Cela fait le lien avec la conclusion de Michel Herbillon qui est la bonne conclusion : quels sont les moyens qu'on se donne pour atteindre les objectifs que l'on vient collectivement de définir ? C'est la question d'abord de la gouvernance, la question d'un plancher et d'un plafond. Le Gouvernement, au début, pour faire travailler les deux maisons ensemble, a fixé un objectif de 25 %, si je ne m'abuse, de projets en commun. Il ne faut pas, en tout état de cause, instituer une dépendance financière totale, que ce soit à l'égard de l'Union européenne, de l'AFD, ou de tout autre acteur. Est-ce qu'on ne peut pas prévoir une commande d'État plancher qui soit solide et forte que nous, nous pourrions être en capacité de garantir, pour justement qu'il n'y ait pas cette absorption de l'énergie, du temps et des projets sur des sujets qui sont alignés avec les objectifs de l'AFD ? Je dis cela, c'est peut-être totalement impossible, mais les questions de plancher, de plafond, d'objectifs communs, sont importantes.
Pour rebondir sur ce que disait Michel Herbillon, se pose la question de la gouvernance bien évidemment : qui donne la lettre de mission à Expertise France ? Est-ce que ce sont les ministres ou est-ce le directeur de l'AFD ? À quel moment le cadrage politique est donné, par qui, comment ? Par ailleurs, comment vont évoluer les COM ? La question de la nomination du directeur général, la question de désignation du président du conseil d'administration, ce sont des questions de forme mais aussi de fond qui vont avoir une influence sur la capacité d'Expertise France à agir.
Et puis, pour rebondir sur ce que disait Jean-Louis Bourlanges – comme d'habitude, il pose les bonnes questions –, quels sont les objectifs qu'on s'assigne à ces agences ? Je ne sais pas s'ils sont contradictoires mais en tout cas ils sont multiples et divers, comme beaucoup d'objectifs des politiques publiques. C'est bien, parce qu'on a de l'ambition, nous sommes français. Mais parfois la temporalité de leur mise en œuvre n'est pas la même. Nous avons voulu le rapprochement des opérateurs pour donner au groupe AFD une taille critique. Rappelez-vous, il y a cinq, dix ans, ont déjà été fusionnés différents petits acteurs éparpillés. Il fallait doter la France d'une agence de coopération technique avec une taille suffisamment critique pour peser au sein de l'Union européenne. Maintenant, il faut la rapprocher d'un grand groupe pour lui donner une taille suffisamment critique au niveau international. La question qu'on se pose est : est-ce que rattacher un acteur moyen à un gros acteur va permettre de lui donner une taille suffisamment critique ? C'est la question qui se pose.

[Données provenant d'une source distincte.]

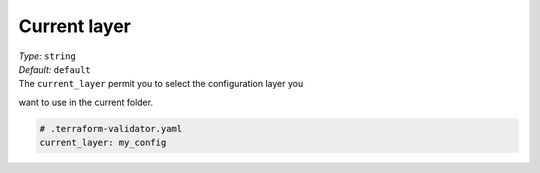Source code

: Current layer
=============
| *Type:* ``string``
| *Default:* ``default``
| The ``current_layer`` permit you to select the configuration layer you
want to use in the current folder.

.. code:: yaml

    # .terraform-validator.yaml
    current_layer: my_config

Je suis tout à fait d'accord avec Frédéric Petit sur le fait que des éléments d'Expertise France ne sont pas intégrables dans l'AFD par construction, par le fait de normes définies d'ailleurs par l'Organisation de coopération et de développement économiques (OCDE). La question – je n'ai pas la réponse parce que c'est le futur qui nous le dira – est la suivante : est-ce que ces éléments non intégrables dans l'AFD vont petit à petit « se décalcifier », disparaître, parce que, encore une fois, toute l'énergie, tout le temps seront dépensés à opérer l'alignement avec les objectifs de l'AFD et des projets d'aide au développement. Ou alors, est-ce que, à l'inverse, les objectifs qui n'étaient pas intégrables ou solubles dans l'AFD peuvent le devenir, en faisant en sorte que l'AFD soit en capacité d'agir dans des domaines qui lui étaient interdits pour l'instant et faire de cette agence non pas simplement une agence de développement mais, de manière plus large, une banque de financement de la coopération extérieure de la France. Pour moi, l'élément essentiel qu'il faut pas qu'on perde de vue en tout cas, c'est l'objectif qui a été assigné par le Président de la République, par les différents ministres : dans Expertise France, il y a des éléments qui sont majeurs pour la stratégie française de coopération internationale. Je ne parle pas d'aide au développement, mais de coopération internationale. Les questions de paix, de stabilité, de sécurité, de lutte contre la criminalité organisée ne doivent pas être perdues de vue. On ne doit pas simplement les préserver, on doit les traiter de manière beaucoup plus puissante grâce à Expertise France.